Mukherjee is the Chair of the board of directors of the Institute for Justice & Democracy in Haiti and has also served as an Executive Board Member for Physicians for Human Rights, Health Action AIDS Campaign; a consultant for the Harvard Medical School Vietnam-CDC-Harvard AIDS Partnership; and as a member of the board of directors of Village Health Works, Last Mile Health, and Project Muso. Mukherjee served on several local, national, and international committees, such as the World Health Organization Green Light Committee on the Treatment of Multidrug Resistant Tuberculosis, the Infectious Disease Society of America Committee on International Infectious Diseases, and the World Health Organization Technical Reference Group (TRG) on Pediatric HIV Care and Treatment]. In addition to holding membership in the Infectious Disease Society of America, the American Public Health Association, and the International AIDS Society, Dr. Mukherjee is a Fellow of the American Academy of Pediatrics.

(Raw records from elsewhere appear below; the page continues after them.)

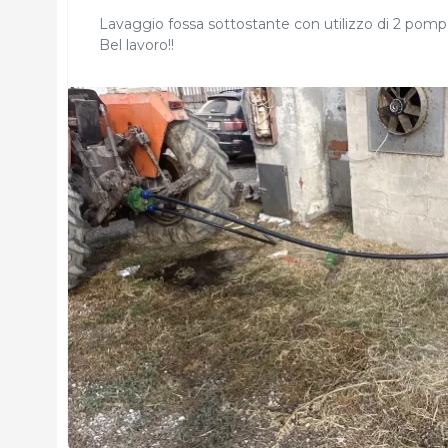
Lavaggio fossa sottostante con utilizzo di 2 pompe:
Bel lavoro!!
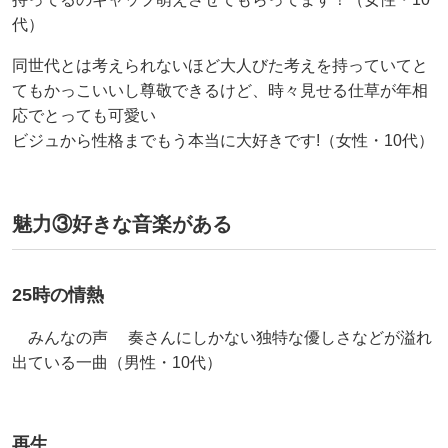
代）
同世代とは考えられないほど大人びた考えを持っていてと
てもかっこいいし尊敬できるけど、時々見せる仕草が年相
応でとっても可愛い
ビジュから性格までもう本当に大好きです!（女性・10代）
魅力③好きな音楽がある
25時の情熱
みんなの声 奏さんにしかない独特な優しさなどが溢れ
出ている一曲（男性・10代）
再生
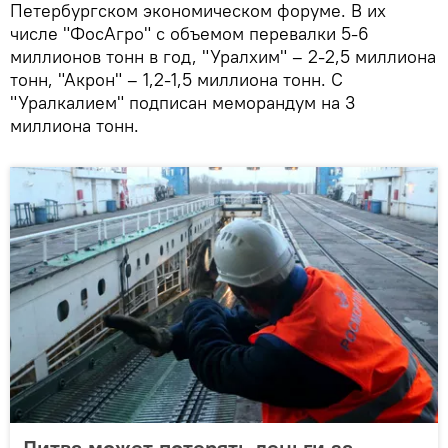
Петербургском экономическом форуме. В их
числе "ФосАгро" с объемом перевалки 5-6
миллионов тонн в год, "Уралхим" – 2-2,5 миллиона
тонн, "Акрон" – 1,2-1,5 миллиона тонн. С
"Уралкалием" подписан меморандум на 3
миллиона тонн.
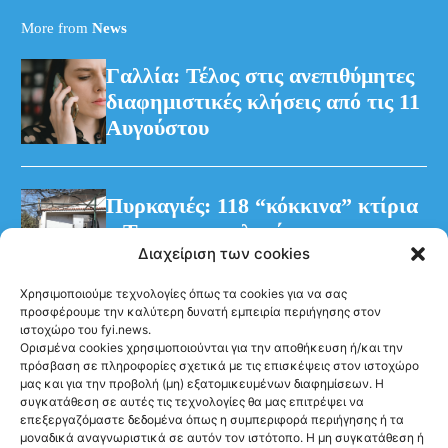
More from
News
Γαλλία: Τέλος στις ανεπιθύμητες
διαφημιστικές κλήσεις από τις 11
Αυγούστου
Πυρκαγιές: 118 “κόκκινα” κτίρια
– Τρεις προφυλακίσεις για τη
Διαχείριση των cookies
φωτιά στη Βοιωτία
Χρησιμοποιούμε τεχνολογίες όπως τα cookies για να σας
προσφέρουμε την καλύτερη δυνατή εμπειρία περιήγησης στον
ιστοχώρο του fyi.news.
Ορισμένα cookies χρησιμοποιούνται για την αποθήκευση ή/και την
πρόσβαση σε πληροφορίες σχετικά με τις επισκέψεις στον ιστοχώρο
μας και για την προβολή (μη) εξατομικευμένων διαφημίσεων. Η
συγκατάθεση σε αυτές τις τεχνολογίες θα μας επιτρέψει να
Ακολούθησέ μας
επεξεργαζόμαστε δεδομένα όπως η συμπεριφορά περιήγησης ή τα
μοναδικά αναγνωριστικά σε αυτόν τον ιστότοπο. Η μη συγκατάθεση ή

Dr. Mukherjee is the author of An Introduction to Global Health Delivery, a textbook from Oxford University Press (2017).

== Awards ==
Dr. Joia Mukherjee has been honored for her work in the fields of academia, global healthcare, and community service through several important honors and awards. In 2006, Dr. Mukherjee was recognized by Heifer International as Hero of Humanity for her outstanding service. A handful of other awards include honorary degrees from the University of Rhode Island, Ripon College, Muhlenberg College, and Mount Holyoke College, the Marshall Wolf Award in Medical Education from the Brigham and Women's Hospital Division of Global Health Equity, and the Drapkin Award for Humanism in Medicine from the Mount Sinai School of Medicine.